Task goal> The answer must consist of every line in the records that contains the word "none".

Stored data>
|---|
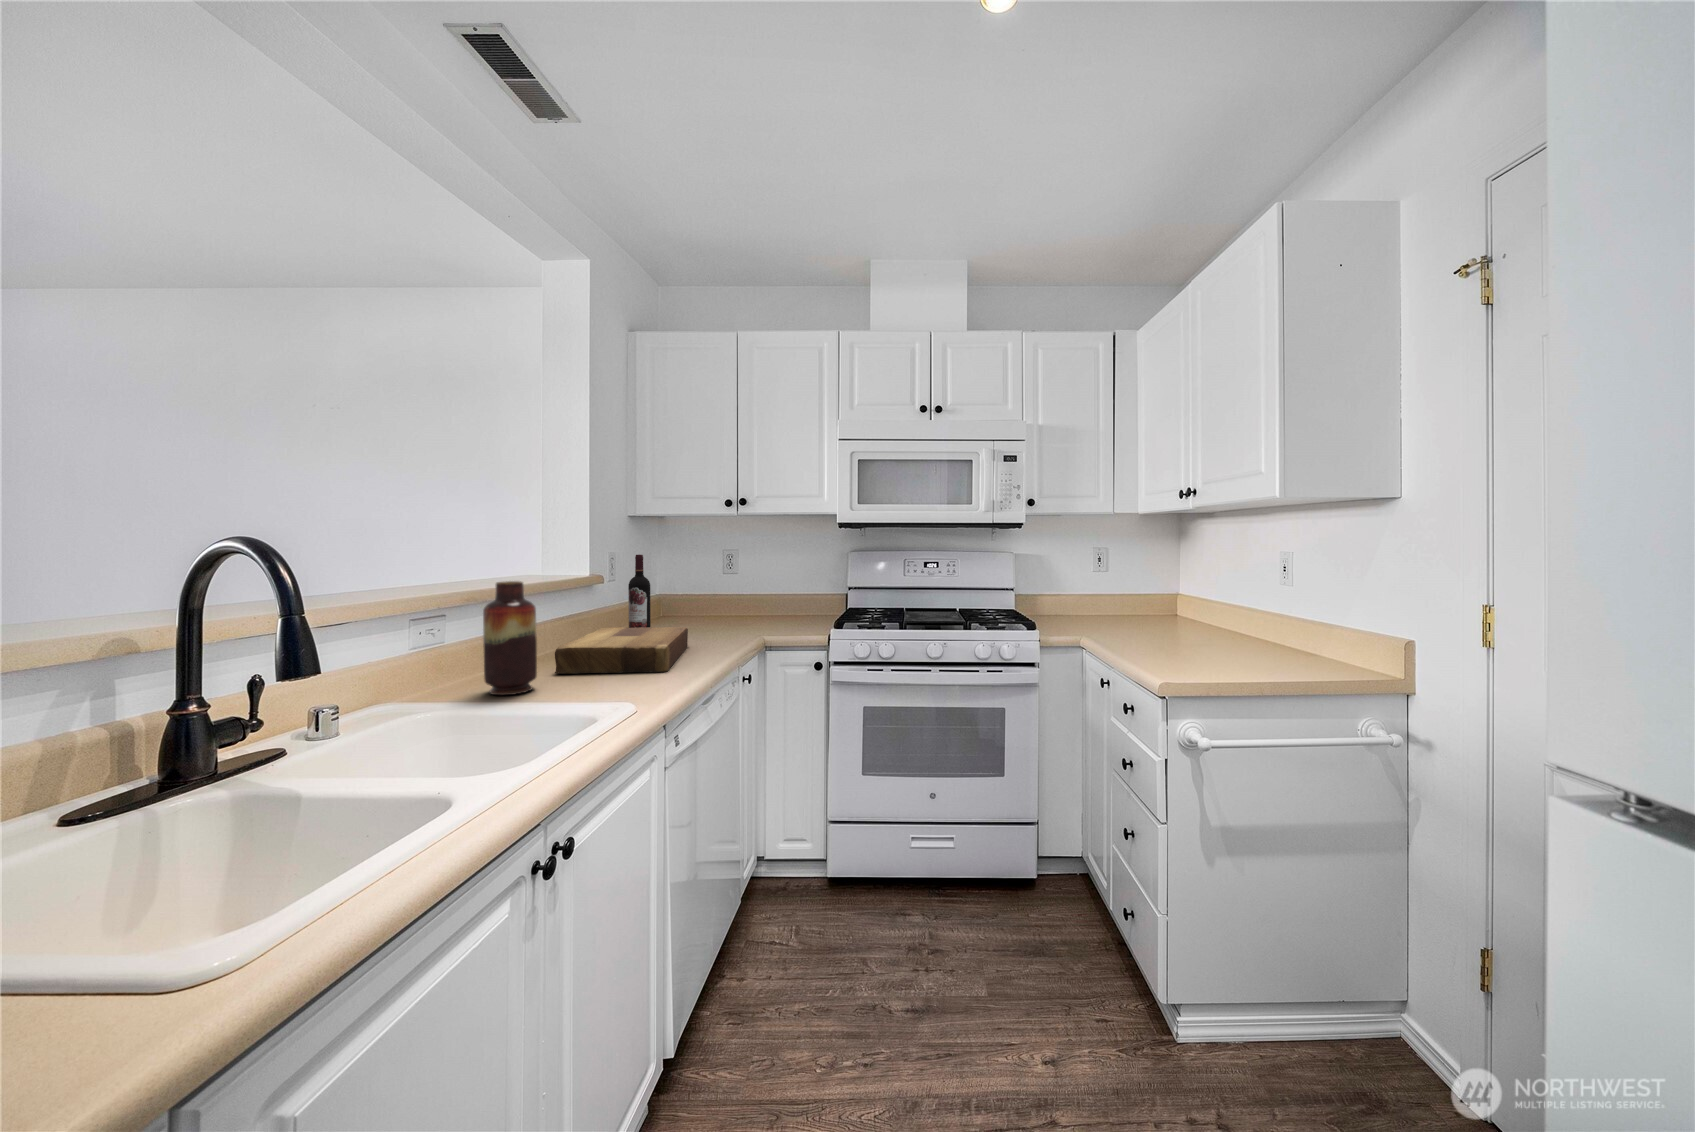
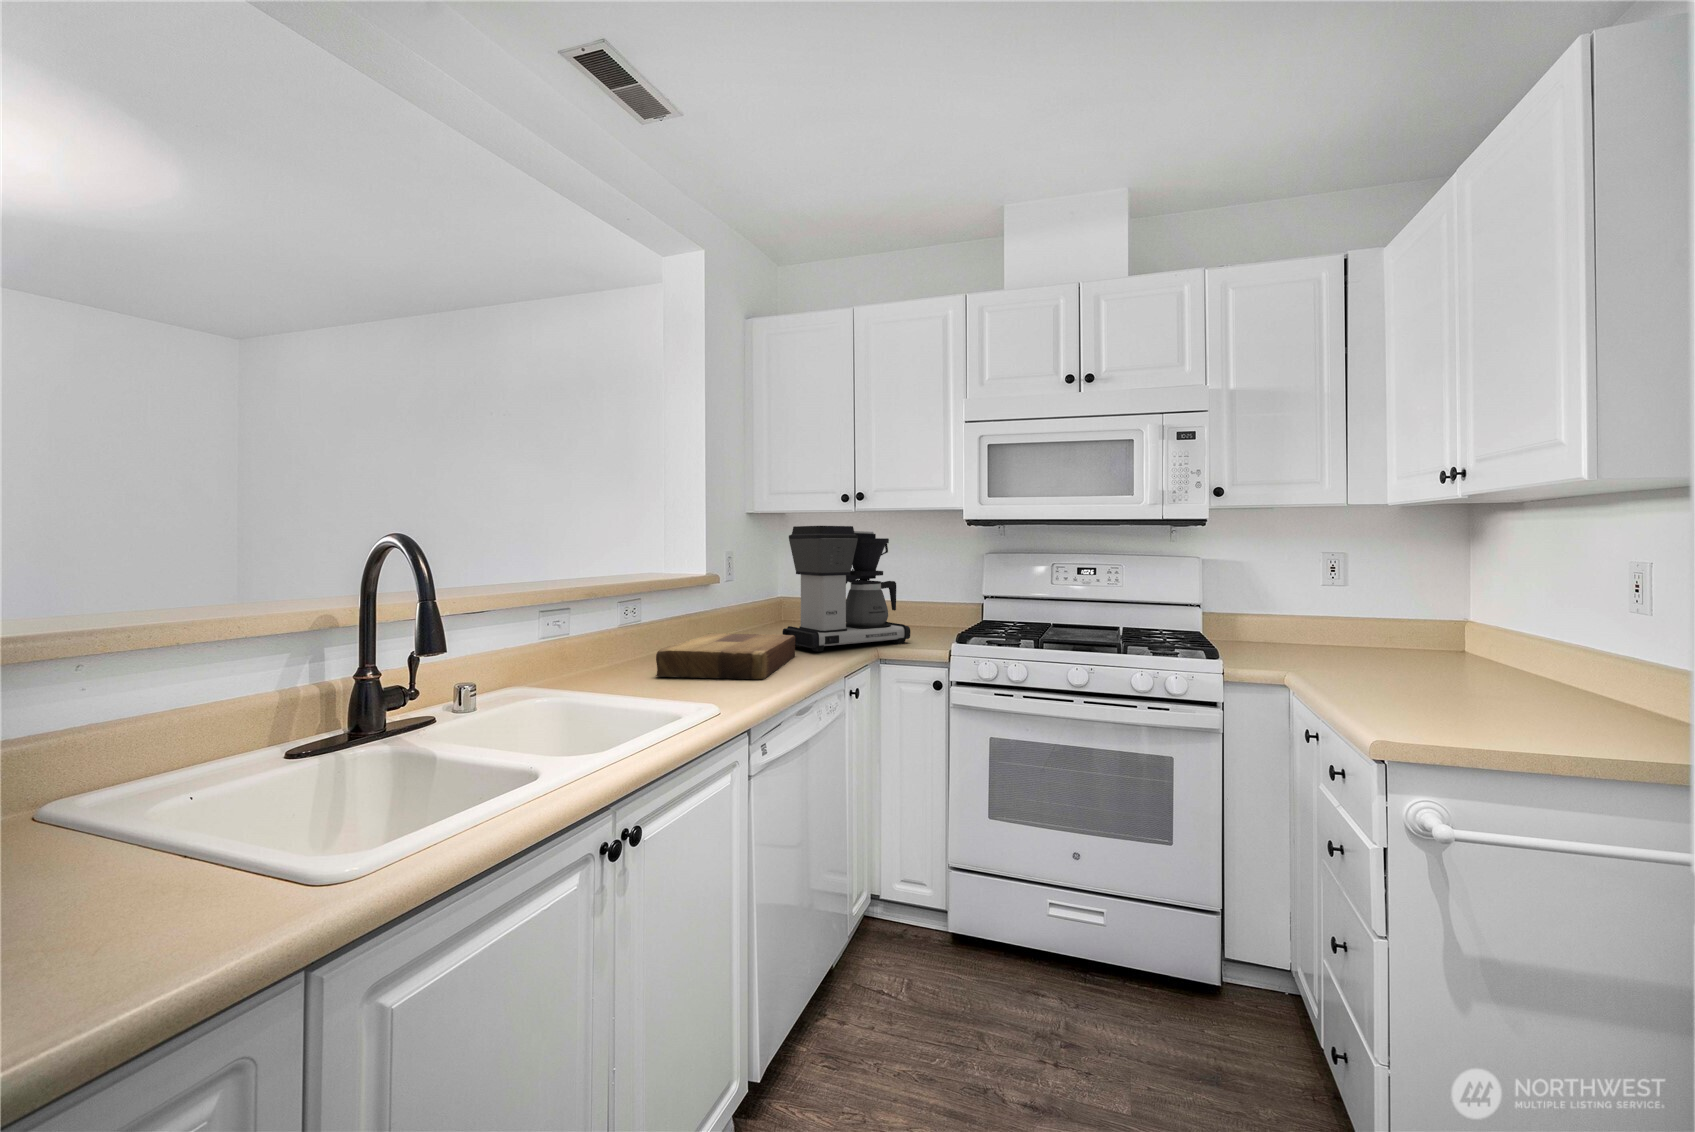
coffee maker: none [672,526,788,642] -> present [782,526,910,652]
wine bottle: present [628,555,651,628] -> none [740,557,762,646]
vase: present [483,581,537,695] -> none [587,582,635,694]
|---|
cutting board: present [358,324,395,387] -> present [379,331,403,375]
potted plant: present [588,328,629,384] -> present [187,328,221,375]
|---|
Written solution>
coffee maker: none [672,526,788,642] -> present [782,526,910,652]
wine bottle: present [628,555,651,628] -> none [740,557,762,646]
vase: present [483,581,537,695] -> none [587,582,635,694]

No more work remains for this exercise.